• _Transcribed page contents_
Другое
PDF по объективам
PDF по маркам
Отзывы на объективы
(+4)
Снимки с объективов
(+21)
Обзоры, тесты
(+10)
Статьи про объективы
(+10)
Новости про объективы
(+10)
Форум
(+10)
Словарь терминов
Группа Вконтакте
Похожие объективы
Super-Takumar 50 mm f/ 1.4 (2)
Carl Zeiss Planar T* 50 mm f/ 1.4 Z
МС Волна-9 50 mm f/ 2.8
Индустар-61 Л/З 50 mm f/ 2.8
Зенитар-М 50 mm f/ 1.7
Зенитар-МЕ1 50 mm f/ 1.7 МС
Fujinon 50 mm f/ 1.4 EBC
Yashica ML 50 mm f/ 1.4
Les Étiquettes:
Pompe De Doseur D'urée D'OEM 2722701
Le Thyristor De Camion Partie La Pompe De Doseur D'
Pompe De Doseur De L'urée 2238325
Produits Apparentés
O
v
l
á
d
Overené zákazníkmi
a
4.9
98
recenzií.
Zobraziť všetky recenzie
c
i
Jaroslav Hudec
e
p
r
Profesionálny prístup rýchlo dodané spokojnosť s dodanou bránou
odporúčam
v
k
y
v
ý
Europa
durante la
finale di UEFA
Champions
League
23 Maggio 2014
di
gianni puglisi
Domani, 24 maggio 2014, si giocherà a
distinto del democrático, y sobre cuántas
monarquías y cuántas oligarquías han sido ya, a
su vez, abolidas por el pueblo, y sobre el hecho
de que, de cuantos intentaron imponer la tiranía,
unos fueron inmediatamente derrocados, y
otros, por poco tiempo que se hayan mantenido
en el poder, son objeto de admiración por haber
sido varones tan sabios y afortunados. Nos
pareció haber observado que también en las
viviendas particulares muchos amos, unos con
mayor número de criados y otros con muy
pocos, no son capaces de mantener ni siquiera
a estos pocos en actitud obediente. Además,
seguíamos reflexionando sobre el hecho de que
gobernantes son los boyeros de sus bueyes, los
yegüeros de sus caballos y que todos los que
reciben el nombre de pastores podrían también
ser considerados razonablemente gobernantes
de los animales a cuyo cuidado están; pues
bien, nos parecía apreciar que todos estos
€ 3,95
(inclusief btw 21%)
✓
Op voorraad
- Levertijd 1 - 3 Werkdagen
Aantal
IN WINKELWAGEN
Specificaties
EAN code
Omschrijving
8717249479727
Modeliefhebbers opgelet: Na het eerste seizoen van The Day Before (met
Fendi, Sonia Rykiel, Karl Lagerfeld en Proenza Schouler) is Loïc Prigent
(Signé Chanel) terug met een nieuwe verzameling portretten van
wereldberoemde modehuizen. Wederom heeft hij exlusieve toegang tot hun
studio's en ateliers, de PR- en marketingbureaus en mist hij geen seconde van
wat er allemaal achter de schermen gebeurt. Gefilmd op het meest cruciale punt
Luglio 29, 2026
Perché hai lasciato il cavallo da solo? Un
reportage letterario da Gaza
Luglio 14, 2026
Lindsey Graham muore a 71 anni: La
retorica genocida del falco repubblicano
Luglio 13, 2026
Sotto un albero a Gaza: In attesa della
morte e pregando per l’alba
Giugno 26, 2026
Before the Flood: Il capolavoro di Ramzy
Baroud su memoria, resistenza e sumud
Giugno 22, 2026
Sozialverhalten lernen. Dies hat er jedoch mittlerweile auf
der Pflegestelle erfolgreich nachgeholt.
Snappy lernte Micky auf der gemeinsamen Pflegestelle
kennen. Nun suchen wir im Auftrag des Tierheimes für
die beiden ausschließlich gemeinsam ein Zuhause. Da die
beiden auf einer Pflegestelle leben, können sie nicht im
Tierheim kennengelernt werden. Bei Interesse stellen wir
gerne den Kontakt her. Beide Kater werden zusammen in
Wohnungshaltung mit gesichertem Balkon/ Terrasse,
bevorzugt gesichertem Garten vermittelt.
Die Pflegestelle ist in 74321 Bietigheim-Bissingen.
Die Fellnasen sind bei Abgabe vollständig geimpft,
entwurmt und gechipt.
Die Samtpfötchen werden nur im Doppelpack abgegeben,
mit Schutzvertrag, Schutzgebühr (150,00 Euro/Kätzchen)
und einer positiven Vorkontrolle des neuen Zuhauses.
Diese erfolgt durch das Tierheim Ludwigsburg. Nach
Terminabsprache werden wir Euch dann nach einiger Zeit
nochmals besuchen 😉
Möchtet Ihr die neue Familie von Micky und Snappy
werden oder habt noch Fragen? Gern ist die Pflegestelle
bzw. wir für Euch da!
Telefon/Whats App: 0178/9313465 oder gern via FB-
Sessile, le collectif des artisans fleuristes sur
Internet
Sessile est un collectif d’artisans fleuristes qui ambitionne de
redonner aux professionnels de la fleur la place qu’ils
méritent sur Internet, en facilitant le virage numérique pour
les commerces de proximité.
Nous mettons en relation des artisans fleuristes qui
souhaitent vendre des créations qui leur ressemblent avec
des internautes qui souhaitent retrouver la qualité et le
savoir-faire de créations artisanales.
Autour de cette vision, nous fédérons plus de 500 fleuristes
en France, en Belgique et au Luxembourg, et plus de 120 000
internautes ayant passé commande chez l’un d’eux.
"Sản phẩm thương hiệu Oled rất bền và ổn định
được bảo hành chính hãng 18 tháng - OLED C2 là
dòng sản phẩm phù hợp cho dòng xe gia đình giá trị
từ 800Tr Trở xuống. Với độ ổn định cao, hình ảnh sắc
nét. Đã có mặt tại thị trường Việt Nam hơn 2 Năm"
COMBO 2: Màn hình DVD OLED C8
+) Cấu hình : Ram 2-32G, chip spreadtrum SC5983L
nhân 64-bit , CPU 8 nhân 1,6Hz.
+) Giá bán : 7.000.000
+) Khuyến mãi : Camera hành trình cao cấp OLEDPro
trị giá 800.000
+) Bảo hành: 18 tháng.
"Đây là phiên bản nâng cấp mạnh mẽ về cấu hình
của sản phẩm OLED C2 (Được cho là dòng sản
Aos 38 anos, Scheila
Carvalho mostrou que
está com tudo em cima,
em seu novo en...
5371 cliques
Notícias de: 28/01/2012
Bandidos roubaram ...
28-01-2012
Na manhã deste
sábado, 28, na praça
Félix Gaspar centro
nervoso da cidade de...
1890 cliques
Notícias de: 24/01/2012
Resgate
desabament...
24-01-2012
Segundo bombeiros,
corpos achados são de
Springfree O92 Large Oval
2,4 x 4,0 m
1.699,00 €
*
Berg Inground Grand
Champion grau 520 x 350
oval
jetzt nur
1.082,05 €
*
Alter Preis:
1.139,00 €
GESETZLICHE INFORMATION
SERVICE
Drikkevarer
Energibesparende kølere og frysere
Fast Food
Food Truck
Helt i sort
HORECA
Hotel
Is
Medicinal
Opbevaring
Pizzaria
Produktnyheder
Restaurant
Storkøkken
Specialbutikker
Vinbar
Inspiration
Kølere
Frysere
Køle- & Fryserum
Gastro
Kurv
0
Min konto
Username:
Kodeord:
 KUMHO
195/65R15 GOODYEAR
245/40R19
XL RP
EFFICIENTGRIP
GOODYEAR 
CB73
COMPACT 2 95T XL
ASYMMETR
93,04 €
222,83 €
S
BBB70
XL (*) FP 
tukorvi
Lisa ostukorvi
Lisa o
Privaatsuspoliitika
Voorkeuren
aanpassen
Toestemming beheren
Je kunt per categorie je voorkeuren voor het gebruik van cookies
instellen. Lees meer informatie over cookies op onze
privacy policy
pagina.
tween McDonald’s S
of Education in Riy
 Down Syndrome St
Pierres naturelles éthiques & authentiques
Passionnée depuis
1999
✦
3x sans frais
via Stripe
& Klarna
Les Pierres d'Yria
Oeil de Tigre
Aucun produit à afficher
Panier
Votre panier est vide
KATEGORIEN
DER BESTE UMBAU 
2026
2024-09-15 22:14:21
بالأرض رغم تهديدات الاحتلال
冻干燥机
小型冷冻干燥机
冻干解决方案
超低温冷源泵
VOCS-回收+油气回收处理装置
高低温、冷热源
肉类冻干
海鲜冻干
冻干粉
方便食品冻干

• _Problem details_
Update the records from their first line through the line containing "Specificaties", replacing "Aantal" with "Hoeveelheid" and leaving everything else unchanged. Return only those lines.

• _Answer space_
Другое
PDF по объективам
PDF по маркам
Отзывы на объективы
(+4)
Снимки с объективов
(+21)
Обзоры, тесты
(+10)
Статьи про объективы
(+10)
Новости про объективы
(+10)
Форум
(+10)
Словарь терминов
Группа Вконтакте
Похожие объективы
Super-Takumar 50 mm f/ 1.4 (2)
Carl Zeiss Planar T* 50 mm f/ 1.4 Z
МС Волна-9 50 mm f/ 2.8
Индустар-61 Л/З 50 mm f/ 2.8
Зенитар-М 50 mm f/ 1.7
Зенитар-МЕ1 50 mm f/ 1.7 МС
Fujinon 50 mm f/ 1.4 EBC
Yashica ML 50 mm f/ 1.4
Les Étiquettes:
Pompe De Doseur D'urée D'OEM 2722701
Le Thyristor De Camion Partie La Pompe De Doseur D'
Pompe De Doseur De L'urée 2238325
Produits Apparentés
O
v
l
á
d
Overené zákazníkmi
a
4.9
98
recenzií.
Zobraziť všetky recenzie
c
i
Jaroslav Hudec
e
p
r
Profesionálny prístup rýchlo dodané spokojnosť s dodanou bránou
odporúčam
v
k
y
v
ý
Europa
durante la
finale di UEFA
Champions
League
23 Maggio 2014
di
gianni puglisi
Domani, 24 maggio 2014, si giocherà a
distinto del democrático, y sobre cuántas
monarquías y cuántas oligarquías han sido ya, a
su vez, abolidas por el pueblo, y sobre el hecho
de que, de cuantos intentaron imponer la tiranía,
unos fueron inmediatamente derrocados, y
otros, por poco tiempo que se hayan mantenido
en el poder, son objeto de admiración por haber
sido varones tan sabios y afortunados. Nos
pareció haber observado que también en las
viviendas particulares muchos amos, unos con
mayor número de criados y otros con muy
pocos, no son capaces de mantener ni siquiera
a estos pocos en actitud obediente. Además,
seguíamos reflexionando sobre el hecho de que
gobernantes son los boyeros de sus bueyes, los
yegüeros de sus caballos y que todos los que
reciben el nombre de pastores podrían también
ser considerados razonablemente gobernantes
de los animales a cuyo cuidado están; pues
bien, nos parecía apreciar que todos estos
€ 3,95
(inclusief btw 21%)
✓
Op voorraad
- Levertijd 1 - 3 Werkdagen
Hoeveelheid
IN WINKELWAGEN
Specificaties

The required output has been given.